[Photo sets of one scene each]

☆ ☆ ☆

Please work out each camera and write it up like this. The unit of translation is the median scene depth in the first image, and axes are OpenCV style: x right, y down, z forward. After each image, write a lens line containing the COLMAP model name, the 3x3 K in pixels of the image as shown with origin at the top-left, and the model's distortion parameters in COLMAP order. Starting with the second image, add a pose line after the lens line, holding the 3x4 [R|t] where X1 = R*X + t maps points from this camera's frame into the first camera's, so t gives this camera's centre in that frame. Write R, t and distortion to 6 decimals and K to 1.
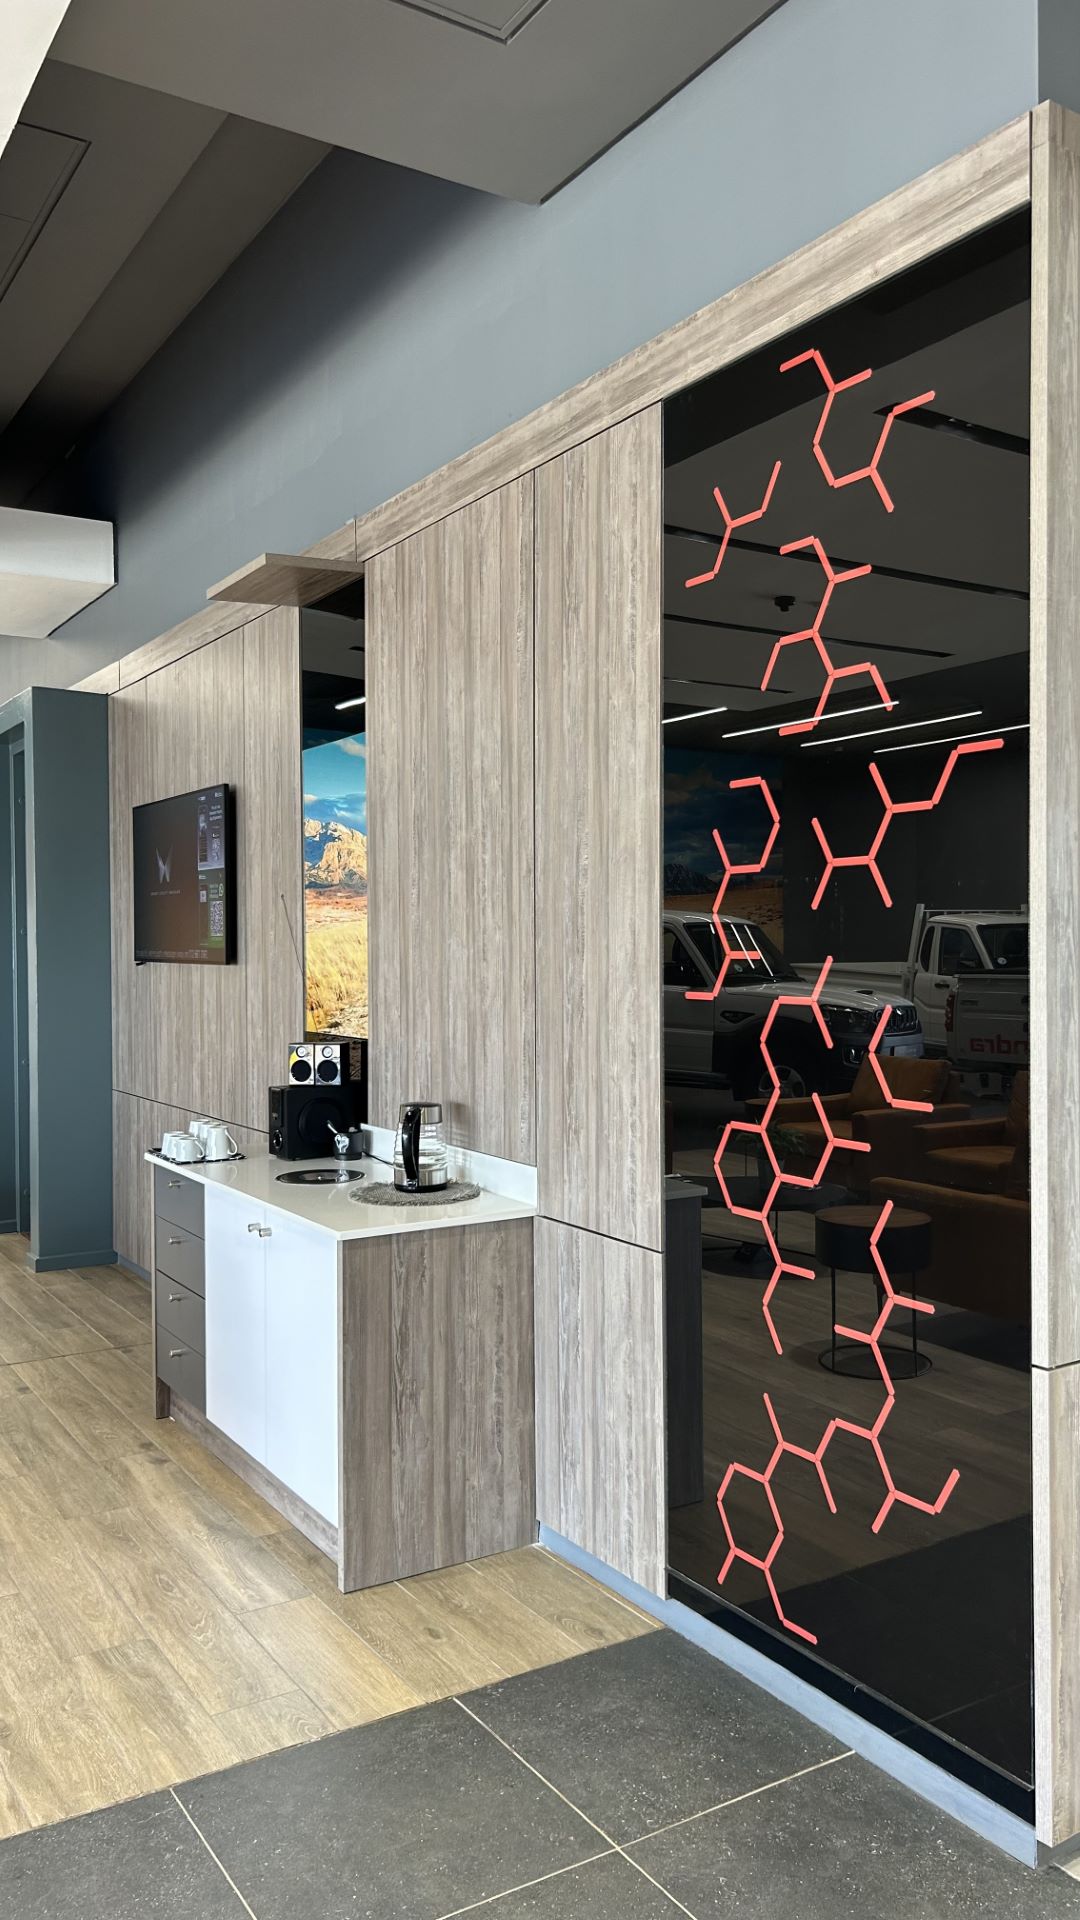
lens RADIAL K [[1461.9, 0, 540.0], [0, 1461.9, 960.0], [0, 0, 1]] dist [0.085841, -0.118532]
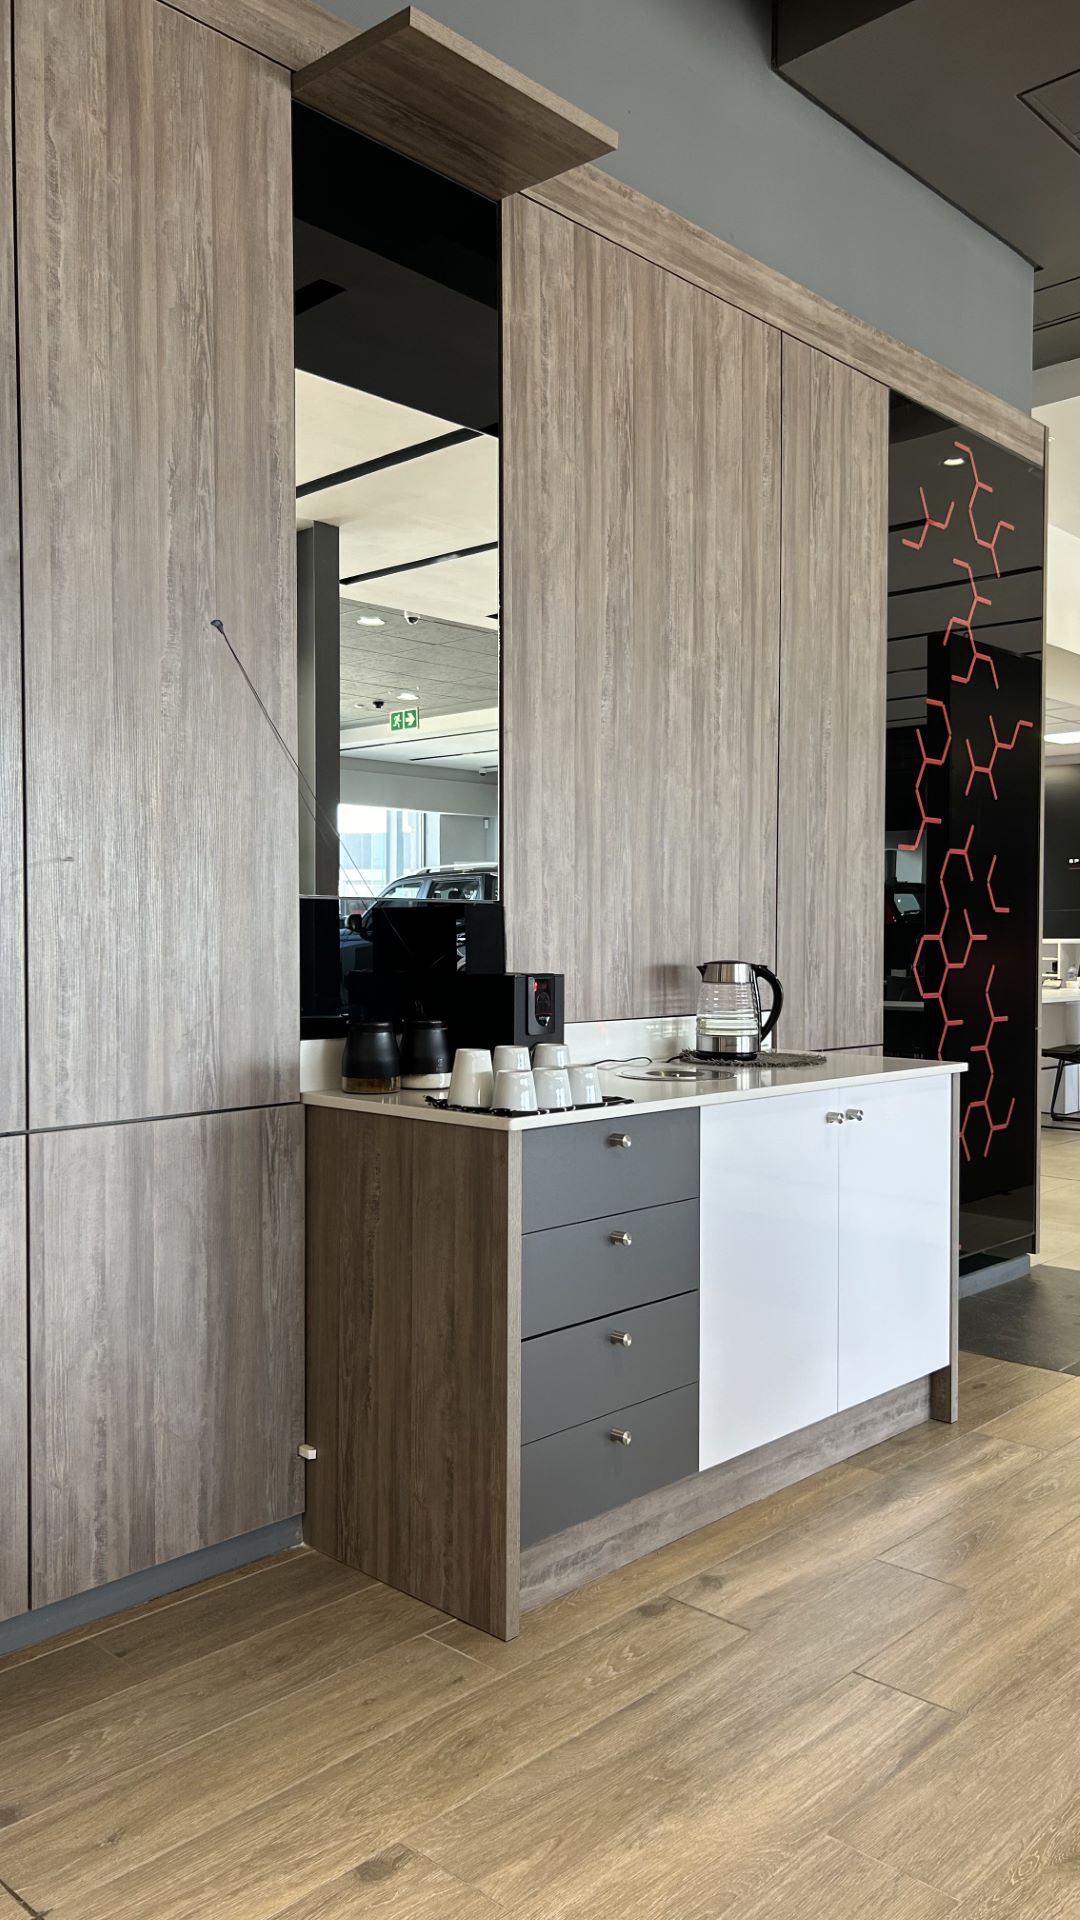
lens RADIAL K [[1448.8, 0, 502.1], [0, 1448.8, 992.4], [0, 0, 1]] dist [0.036564, -0.077914]
pose [[-0.246059, -0.027285, 0.968871, -0.930260], [0.017594, 0.999313, 0.032610, 0.090565], [-0.969095, 0.025071, -0.245410, 1.414128]]
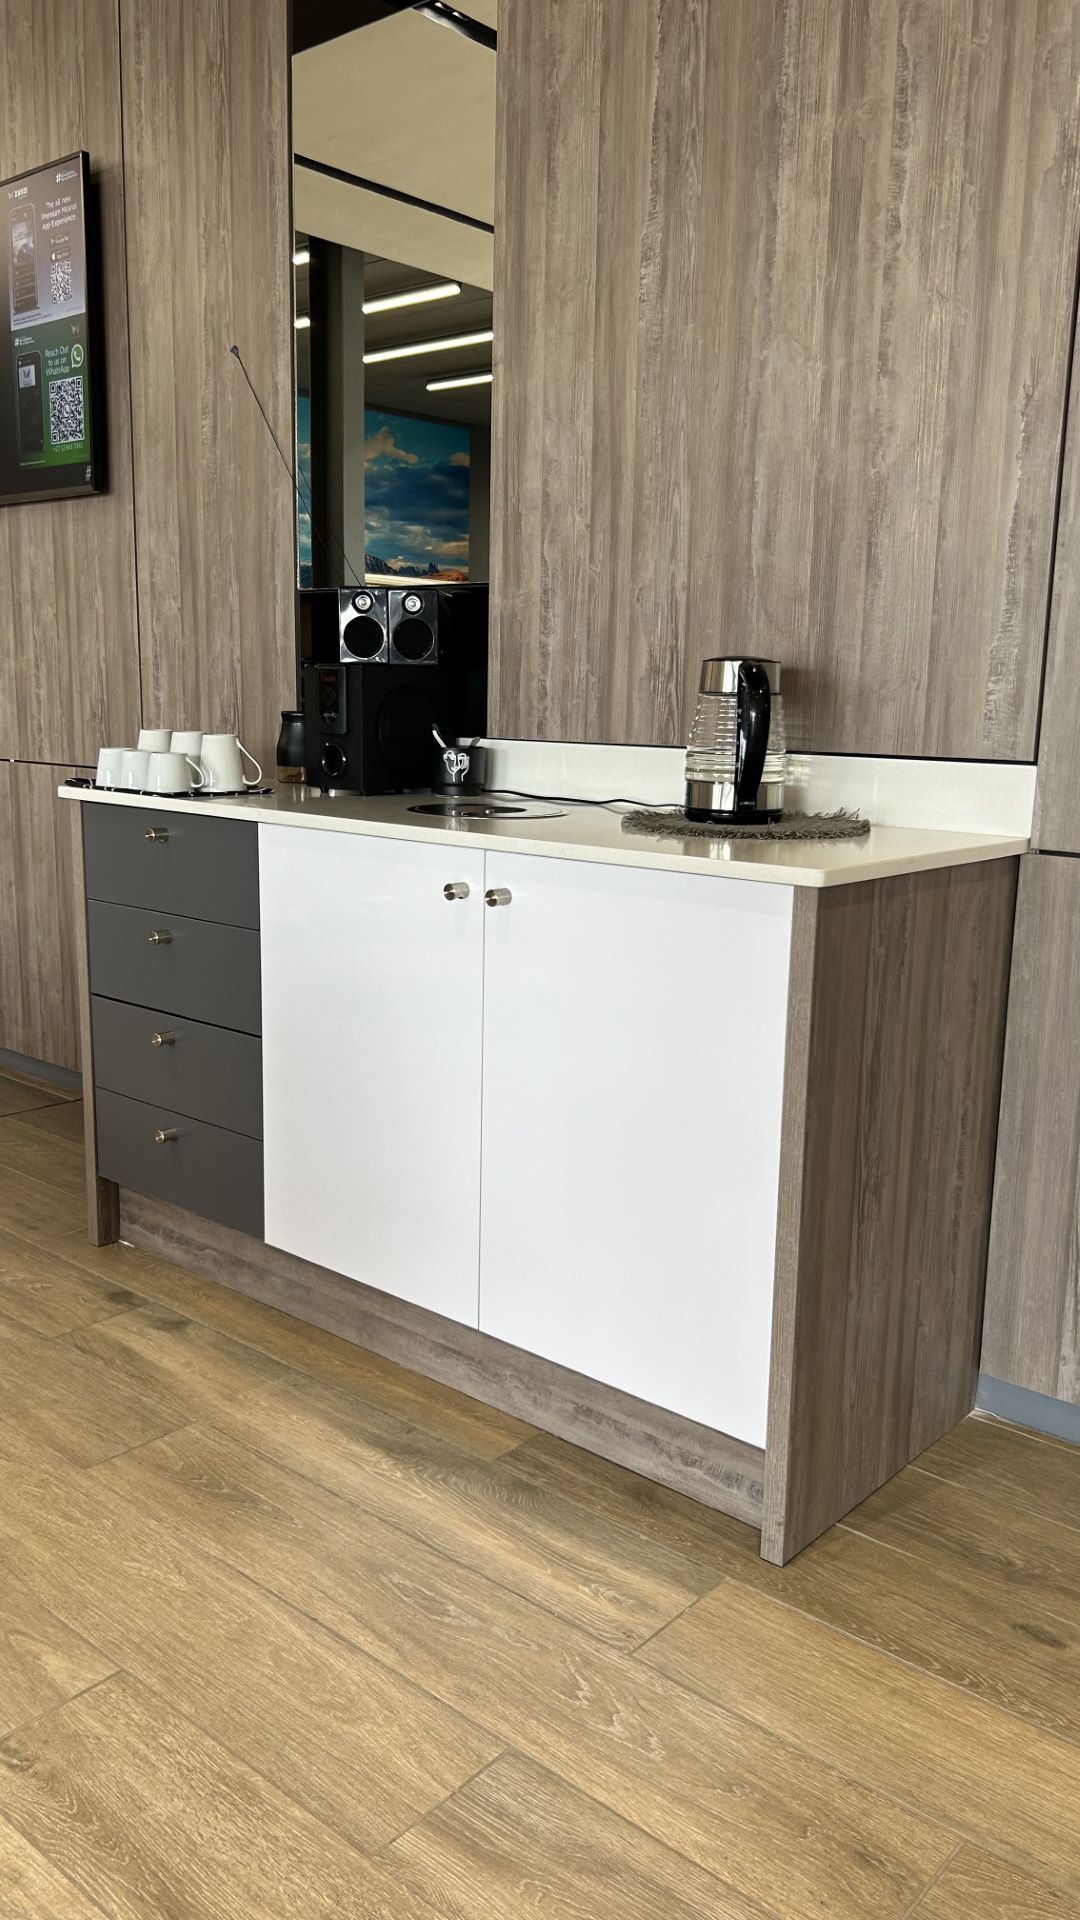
lens RADIAL K [[1461.9, 0, 540.0], [0, 1461.9, 960.0], [0, 0, 1]] dist [0.085841, -0.118532]
pose [[0.953659, -0.034260, 0.298933, -0.331584], [-0.017573, 0.985458, 0.169006, 0.123462], [-0.300376, -0.166427, 0.939189, 0.530456]]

☆ ☆ ☆

**EXERCISE DIRECTIONS**
Write out the data again with "median" swapped for "mean" and nothing else changed. Leave the pictures out.

**THE ANSWER**
Please work out each camera and write it up like this. The unit of translation is the mean scene depth in the first image, and axes are OpenCV style: x right, y down, z forward. After each image, write a lens line containing the COLMAP model name, the 3x3 K in pixels of the image as shown with origin at the top-left, and the model's distortion parameters in COLMAP order. Starting with the second image, add a pose line after the lens line, holding the 3x4 [R|t] where X1 = R*X + t maps points from this camera's frame into the first camera's, so t gives this camera's centre in that frame. Write R, t and distortion to 6 decimals and K to 1.
lens RADIAL K [[1461.9, 0, 540.0], [0, 1461.9, 960.0], [0, 0, 1]] dist [0.085841, -0.118532]
lens RADIAL K [[1448.8, 0, 502.1], [0, 1448.8, 992.4], [0, 0, 1]] dist [0.036564, -0.077914]
pose [[-0.246059, -0.027285, 0.968871, -0.930260], [0.017594, 0.999313, 0.032610, 0.090565], [-0.969095, 0.025071, -0.245410, 1.414128]]
lens RADIAL K [[1461.9, 0, 540.0], [0, 1461.9, 960.0], [0, 0, 1]] dist [0.085841, -0.118532]
pose [[0.953659, -0.034260, 0.298933, -0.331584], [-0.017573, 0.985458, 0.169006, 0.123462], [-0.300376, -0.166427, 0.939189, 0.530456]]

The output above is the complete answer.